As per standard practice of facilitating the removal of any detainee who has a history of non-compliance, she was held in immigration detention whilst arrangements were made for her travel to Japan. Her removal did not eventuate because she applied for …[another] visa (which was refused). Dr Ogawa's immigration detention was a proportionate measure, taken only following departmental attempts to resolve Dr Ogawa's situation using other methods. The measure was aimed at the legitimate goal of maintaining the integrity of the migration system and was proportionate to that goal.
Accordingly, given the Department maintains that Dr Ogawa's immigration detention was lawful and not arbitrary, there is no basis for the payment of compensation or provision of a formal apology and therefore, there will be no action taken with regard to these recommendations.

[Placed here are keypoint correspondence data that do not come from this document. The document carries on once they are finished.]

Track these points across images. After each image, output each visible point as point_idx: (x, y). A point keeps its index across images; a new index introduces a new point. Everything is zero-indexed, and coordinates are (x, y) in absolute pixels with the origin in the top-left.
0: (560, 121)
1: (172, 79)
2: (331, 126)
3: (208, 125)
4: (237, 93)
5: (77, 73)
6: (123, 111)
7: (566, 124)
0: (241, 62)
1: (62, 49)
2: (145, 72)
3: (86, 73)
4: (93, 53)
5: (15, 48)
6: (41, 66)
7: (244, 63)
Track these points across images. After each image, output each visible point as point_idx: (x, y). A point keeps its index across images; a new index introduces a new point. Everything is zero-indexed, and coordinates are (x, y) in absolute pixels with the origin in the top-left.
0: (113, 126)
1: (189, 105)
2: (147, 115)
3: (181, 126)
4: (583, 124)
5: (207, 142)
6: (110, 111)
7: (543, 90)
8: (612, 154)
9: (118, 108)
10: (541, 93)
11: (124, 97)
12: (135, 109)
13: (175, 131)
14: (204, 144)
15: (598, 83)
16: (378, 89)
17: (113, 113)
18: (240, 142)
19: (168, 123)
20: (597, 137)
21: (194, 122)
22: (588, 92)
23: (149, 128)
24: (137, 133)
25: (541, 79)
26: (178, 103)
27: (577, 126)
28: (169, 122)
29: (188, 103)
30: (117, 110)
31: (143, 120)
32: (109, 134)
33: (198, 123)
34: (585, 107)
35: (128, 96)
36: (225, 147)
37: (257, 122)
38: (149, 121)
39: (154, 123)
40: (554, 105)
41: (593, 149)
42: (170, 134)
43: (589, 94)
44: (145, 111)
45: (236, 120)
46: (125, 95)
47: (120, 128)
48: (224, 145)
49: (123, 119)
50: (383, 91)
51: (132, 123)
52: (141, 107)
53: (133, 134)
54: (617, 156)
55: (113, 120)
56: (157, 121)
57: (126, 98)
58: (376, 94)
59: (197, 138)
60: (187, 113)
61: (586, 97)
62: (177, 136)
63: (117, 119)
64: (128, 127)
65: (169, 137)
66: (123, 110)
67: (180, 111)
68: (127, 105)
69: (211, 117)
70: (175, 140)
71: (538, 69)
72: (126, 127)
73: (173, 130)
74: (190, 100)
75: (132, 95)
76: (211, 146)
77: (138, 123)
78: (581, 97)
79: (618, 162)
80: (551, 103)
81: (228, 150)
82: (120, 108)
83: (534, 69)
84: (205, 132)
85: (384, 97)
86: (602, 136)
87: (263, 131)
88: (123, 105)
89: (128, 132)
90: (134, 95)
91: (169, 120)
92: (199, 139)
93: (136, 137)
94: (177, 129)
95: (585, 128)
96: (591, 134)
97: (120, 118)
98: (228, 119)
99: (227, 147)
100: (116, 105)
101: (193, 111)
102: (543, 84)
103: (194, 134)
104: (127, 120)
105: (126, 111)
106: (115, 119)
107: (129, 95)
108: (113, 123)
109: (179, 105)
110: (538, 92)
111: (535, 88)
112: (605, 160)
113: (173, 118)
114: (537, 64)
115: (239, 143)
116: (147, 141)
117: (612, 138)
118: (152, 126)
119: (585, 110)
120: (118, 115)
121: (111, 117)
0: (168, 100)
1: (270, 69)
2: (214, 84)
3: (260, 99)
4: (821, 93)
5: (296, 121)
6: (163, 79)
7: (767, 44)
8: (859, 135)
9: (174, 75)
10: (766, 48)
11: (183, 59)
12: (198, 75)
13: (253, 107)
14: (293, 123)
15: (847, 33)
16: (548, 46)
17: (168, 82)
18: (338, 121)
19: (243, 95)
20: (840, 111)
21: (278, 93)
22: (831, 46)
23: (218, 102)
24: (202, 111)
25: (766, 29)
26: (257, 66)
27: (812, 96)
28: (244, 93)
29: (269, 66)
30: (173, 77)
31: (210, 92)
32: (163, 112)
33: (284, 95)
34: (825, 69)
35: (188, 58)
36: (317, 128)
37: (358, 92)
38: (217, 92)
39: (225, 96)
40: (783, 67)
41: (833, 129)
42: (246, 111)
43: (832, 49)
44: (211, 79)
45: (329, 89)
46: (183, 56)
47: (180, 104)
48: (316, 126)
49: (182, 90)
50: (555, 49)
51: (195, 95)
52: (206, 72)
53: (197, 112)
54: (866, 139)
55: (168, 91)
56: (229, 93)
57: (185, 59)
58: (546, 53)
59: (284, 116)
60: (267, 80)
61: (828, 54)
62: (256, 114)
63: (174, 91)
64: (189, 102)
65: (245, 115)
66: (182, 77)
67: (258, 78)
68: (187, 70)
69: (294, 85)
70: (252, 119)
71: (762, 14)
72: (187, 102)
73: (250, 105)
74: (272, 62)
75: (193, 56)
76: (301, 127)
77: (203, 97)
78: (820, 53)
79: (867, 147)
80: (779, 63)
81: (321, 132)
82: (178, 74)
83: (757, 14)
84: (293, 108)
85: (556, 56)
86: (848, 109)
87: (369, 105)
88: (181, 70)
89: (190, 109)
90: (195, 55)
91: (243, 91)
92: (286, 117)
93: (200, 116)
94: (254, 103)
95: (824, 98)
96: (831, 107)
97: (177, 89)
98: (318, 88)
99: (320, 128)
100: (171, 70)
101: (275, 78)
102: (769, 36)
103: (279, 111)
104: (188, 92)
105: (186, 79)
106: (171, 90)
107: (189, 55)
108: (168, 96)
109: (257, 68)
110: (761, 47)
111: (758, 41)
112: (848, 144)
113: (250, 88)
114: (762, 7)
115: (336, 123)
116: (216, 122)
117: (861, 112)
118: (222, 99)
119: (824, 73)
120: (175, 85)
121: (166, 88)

Please find enclosed a copy of my report.
Yours sincerely,
Gillian Triggs
President
Australian Human Rights Commission
17 The chronology, then, is apparent enough: before finalising and publishing the AHRC Report, Professor Triggs provided the Department of Immigration and Citizenship with details of her conclusions, to which Mr Bowles then responded. The departmental response was equally plain: it (or those through whom it acted) did not share Professor Triggs's view that Dr Ogawa's detention at the VIDC was relevantly arbitrary and did not accept either of the recommendations that she made in light of that view.
18 It is obvious enough that those departmental conclusions have not since altered: Dr Ogawa has not received any apology in respect of her detention at the VIDC and no compensation has been paid to her. It was presumably in light of those realities (or at least the latter of them) that Dr Ogawa made the AOG Application.